Let's now create a dense matrix from this [CSR](https://en.wikipedia.org/wiki/Sparse_matrix#Compressed_sparse_row_(CSR,_CRS_or_Yale_format)) matrix.

In [86]:
round_trip_dense_matrix = densify_csr(csr_matrix)
round_trip_dense_matrix

array([[1., 0., 0., 0., 0.],
       [0., 2., 3., 0., 0.],
       [0., 0., 4., 0., 0.],
       [0., 0., 5., 6., 0.],
       [0., 0., 0., 0., 0.]])

In [87]:
round_trip_dense_matrix.dtype

dtype('float64')

In [88]:
np.all(dense_matrix == round_trip_dense_matrix)

True

As mentioned in the [ops reference](../../ops_reference.ipynb), the only difference between CSR and CSC is the indexing. Since MLIR's sparse tensor data structures do not store the indexing, `MLIRSparseTensor` also does not. `MLIRSparseTensor`'s constructor assumes that the indexing simply uses row oriented indexing. Thus, it's not possible to know whether a matrix with `[False, True]` sparsity uses a CSR or CSC layout. Thus, when converting a CSR or CSC `MLIRSparseTensor` instance into a dense [NumPy](https://numpy.org/) matrix, we must explicitly use `densify_csr` or `densify_csc`.

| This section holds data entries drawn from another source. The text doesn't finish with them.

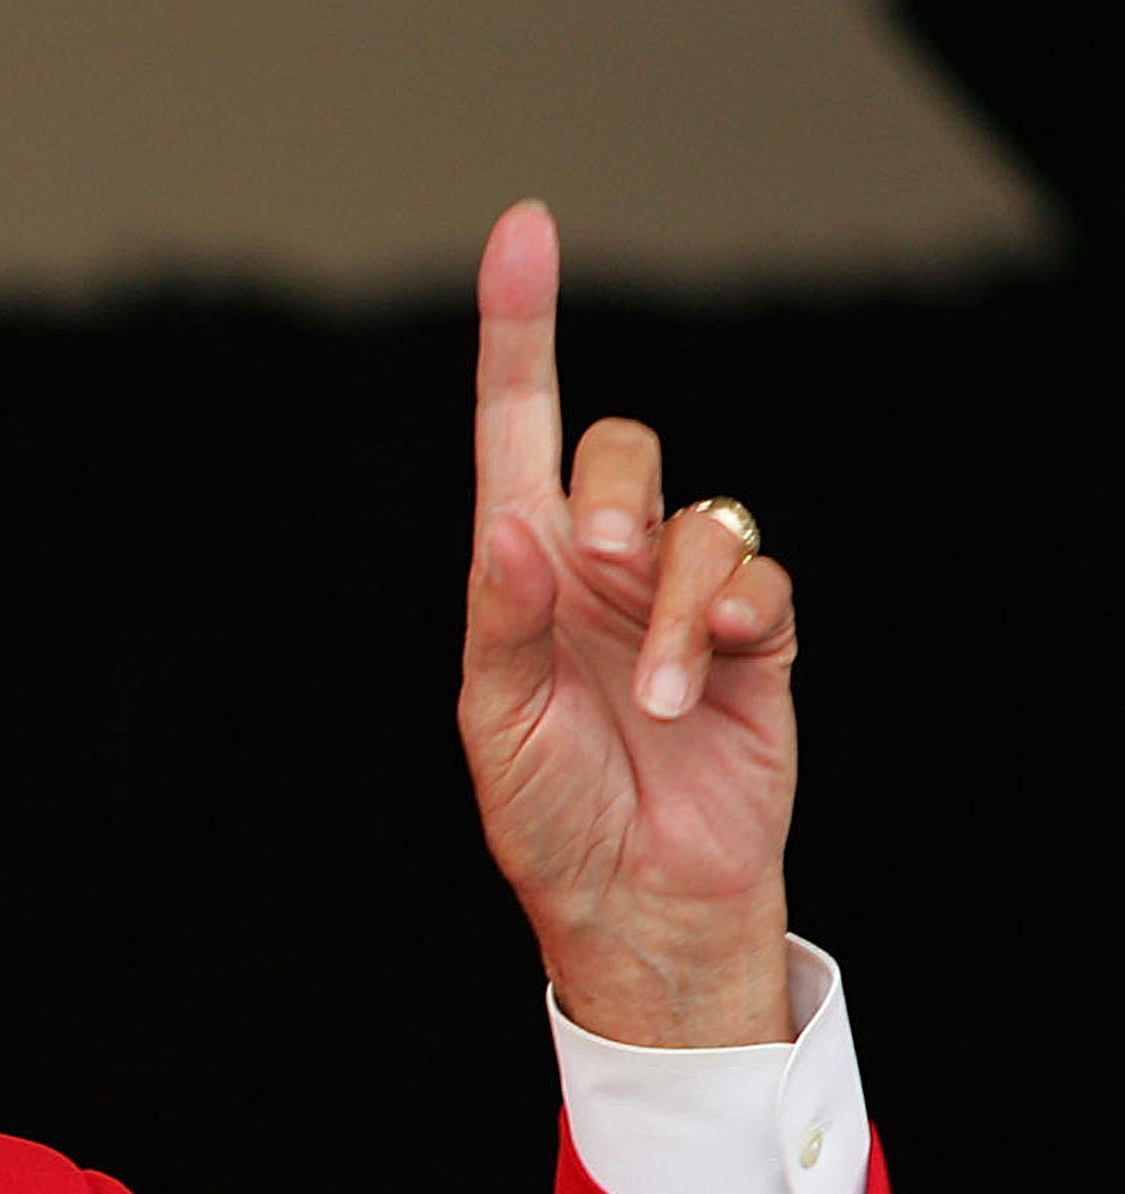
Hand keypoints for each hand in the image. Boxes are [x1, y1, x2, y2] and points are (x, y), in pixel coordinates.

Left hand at [459, 200, 798, 1047]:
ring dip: (673, 597)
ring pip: (696, 517)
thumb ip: (503, 619)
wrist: (638, 902)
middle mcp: (597, 567)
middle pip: (618, 446)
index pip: (510, 429)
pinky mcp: (753, 636)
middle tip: (593, 561)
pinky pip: (758, 575)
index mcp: (517, 574)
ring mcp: (676, 597)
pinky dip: (730, 619)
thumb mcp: (499, 723)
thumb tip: (512, 523)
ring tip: (652, 694)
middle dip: (612, 490)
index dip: (518, 327)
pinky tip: (703, 684)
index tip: (525, 227)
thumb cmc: (549, 817)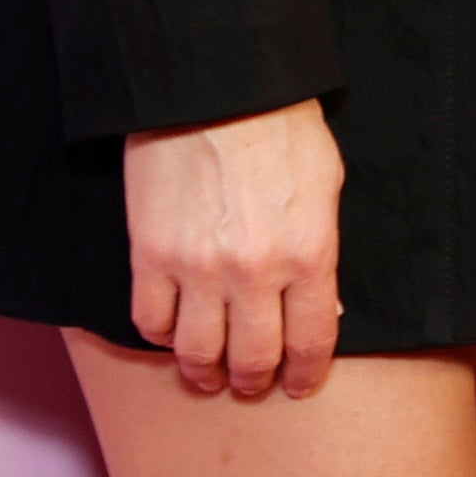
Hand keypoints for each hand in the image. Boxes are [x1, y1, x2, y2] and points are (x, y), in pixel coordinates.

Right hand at [120, 99, 346, 399]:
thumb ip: (321, 251)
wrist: (217, 90)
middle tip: (250, 385)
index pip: (312, 340)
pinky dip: (160, 336)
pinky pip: (149, 320)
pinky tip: (171, 332)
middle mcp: (254, 273)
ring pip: (196, 352)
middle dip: (253, 380)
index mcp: (309, 254)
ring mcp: (197, 268)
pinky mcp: (150, 255)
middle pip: (252, 357)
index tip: (299, 385)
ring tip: (207, 374)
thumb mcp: (326, 188)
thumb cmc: (283, 130)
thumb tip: (320, 305)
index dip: (306, 373)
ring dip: (203, 372)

Since we can't explicitly create a CSC matrix via `MLIRSparseTensor`'s constructor alone, we'll delay showing demonstrations of how to use `densify_csc` until later tutorials using ops from the GraphBLAS dialect that manipulate a sparse tensor's layout, e.g. `graphblas.convert_layout`.